**Fragmento del documento:**
★ ★ ★ ★

Tres grandes grupos sociales constituían el entramado del país. Estaban, en primer lugar, los aristócratas. Este grupo estaba formado por la nobleza sacerdotal y los miembros de la familia del sumo sacerdote. Vivían fundamentalmente de los ingresos del templo, de las tierras de su propiedad, del comercio del templo y del nepotismo en la designación de sus parientes para ocupar las magistraturas directivas y judiciales.
Junto a ellos pertenecían a la aristocracia los grandes comerciantes y terratenientes, que estaban representados como ancianos en el Sanedrín. La mayor parte vivían en Jerusalén o en sus cercanías.
Junto a este estrato superior —compuesto por muy pocas familias— había una clase media, también muy corta. Era el grupo de los pequeños comerciantes y artesanos que, sin lujos, podía llevar una vida desahogada. A este grupo de clase media pertenecía también la mayoría de los sacerdotes que, además, del culto, tenían casi siempre algún otro oficio, manual en no pocos casos.
Venía después la enorme masa de los pobres que, ciertamente, sobrepasaba el noventa por ciento de la población. El coste de la vida en Palestina era muy moderado. La gente era de gustos muy sencillos y se contentaba con poco en vivienda y vestidos. Por ello normalmente con el salario de un denario diario una familia vivía aceptablemente (Recordemos que el buen samaritano de la parábola deja al hotelero dos denarios como dinero suficiente para atender algún tiempo al herido y que dos pájaros se vendían por un as, seis céntimos de denario).
Este clima tenso de hambre y de injusticia nacional lo percibimos en las terribles palabras de los profetas y de Cristo mismo. (Is 5, 8) (Is 4, 1) (Am 8, 4) (Lc 6, 24)

★ ★ ★ ★

**Material mostrado:**
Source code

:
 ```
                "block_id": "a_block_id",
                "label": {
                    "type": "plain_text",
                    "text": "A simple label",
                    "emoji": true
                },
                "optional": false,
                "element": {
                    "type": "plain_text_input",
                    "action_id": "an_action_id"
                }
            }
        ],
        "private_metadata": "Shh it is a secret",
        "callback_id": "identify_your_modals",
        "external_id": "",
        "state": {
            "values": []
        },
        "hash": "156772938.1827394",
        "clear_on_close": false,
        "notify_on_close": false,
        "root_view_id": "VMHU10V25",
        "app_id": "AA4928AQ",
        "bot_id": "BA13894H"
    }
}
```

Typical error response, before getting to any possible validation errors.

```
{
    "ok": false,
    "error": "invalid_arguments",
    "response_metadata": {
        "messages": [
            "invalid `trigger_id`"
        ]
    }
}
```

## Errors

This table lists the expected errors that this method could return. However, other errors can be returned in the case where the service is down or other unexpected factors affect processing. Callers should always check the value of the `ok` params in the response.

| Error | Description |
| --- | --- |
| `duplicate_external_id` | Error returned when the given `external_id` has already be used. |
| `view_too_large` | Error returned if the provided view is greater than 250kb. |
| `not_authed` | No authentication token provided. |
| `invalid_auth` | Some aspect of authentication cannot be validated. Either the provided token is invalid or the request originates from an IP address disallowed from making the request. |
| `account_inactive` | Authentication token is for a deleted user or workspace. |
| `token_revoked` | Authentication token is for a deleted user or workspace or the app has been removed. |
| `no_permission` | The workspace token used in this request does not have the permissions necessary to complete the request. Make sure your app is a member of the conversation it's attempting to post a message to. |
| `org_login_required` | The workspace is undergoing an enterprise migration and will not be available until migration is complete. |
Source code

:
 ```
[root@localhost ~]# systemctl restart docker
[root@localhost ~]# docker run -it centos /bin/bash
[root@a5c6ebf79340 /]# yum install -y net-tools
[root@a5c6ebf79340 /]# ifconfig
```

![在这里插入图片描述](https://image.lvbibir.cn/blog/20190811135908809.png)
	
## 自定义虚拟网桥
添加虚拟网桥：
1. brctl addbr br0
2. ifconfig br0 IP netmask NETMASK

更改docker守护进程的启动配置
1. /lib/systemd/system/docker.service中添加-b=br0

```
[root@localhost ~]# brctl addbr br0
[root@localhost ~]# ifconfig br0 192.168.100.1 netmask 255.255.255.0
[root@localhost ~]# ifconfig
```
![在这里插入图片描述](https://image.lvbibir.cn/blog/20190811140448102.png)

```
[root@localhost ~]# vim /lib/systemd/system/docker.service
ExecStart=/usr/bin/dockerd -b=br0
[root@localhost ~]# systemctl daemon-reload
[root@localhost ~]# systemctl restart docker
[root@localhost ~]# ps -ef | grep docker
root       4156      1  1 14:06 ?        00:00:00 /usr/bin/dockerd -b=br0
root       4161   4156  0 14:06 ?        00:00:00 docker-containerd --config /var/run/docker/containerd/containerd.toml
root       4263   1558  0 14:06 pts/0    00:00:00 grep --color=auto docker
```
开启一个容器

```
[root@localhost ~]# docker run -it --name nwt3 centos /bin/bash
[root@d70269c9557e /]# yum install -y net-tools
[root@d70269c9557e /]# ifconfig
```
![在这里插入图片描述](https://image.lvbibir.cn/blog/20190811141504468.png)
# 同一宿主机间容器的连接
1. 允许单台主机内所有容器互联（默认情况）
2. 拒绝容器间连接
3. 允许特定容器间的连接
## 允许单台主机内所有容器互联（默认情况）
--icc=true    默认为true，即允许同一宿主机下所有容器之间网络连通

★ ★ ★ ★

**Ejercicio 1:** Según el fragmento sobre los grupos sociales de Palestina, ¿qué proporción de la población formaba la masa de los pobres?
**Ejercicio 2:** Prosigue el fragmento sobre los grupos sociales de Palestina a partir de su última oración.

**Respuesta esperada 1:** Sobrepasaba el noventa por ciento de la población.

**Respuesta esperada 2:**
Esta pobreza de los pobres se vio aún agravada en el siglo anterior y posterior al nacimiento de Cristo por la multiplicación de los impuestos y gravámenes. Reyes y gobernadores explotaban a sus súbditos y en las guerras e invasiones el saqueo era norma común.
A este mundo llegaba Jesús
Y al margen de estas tres clases sociales estaba todavía el otro grupo que no podía denominarse clase, aunque fuera casi tan numeroso como los ricos y la clase media juntos: eran los mendigos y pordioseros que rodaban por calles y caminos. En otro tiempo la legislación mosaica había establecido leyes sabias y muy humanas para evitar la plaga del pauperismo, pero esas leyes habían caído ya en desuso. No había, pues, en tiempos de Cristo organización ninguna, ni civil, ni religiosa, ni privada, que ejerciera la caridad o atendiera a la miseria.
Los más de estos mendigos eran enfermos, tullidos o mutilados. En tiempos de Cristo eran abundantes en Palestina la lepra, las diversas formas de parálisis, la epilepsia y la ceguera.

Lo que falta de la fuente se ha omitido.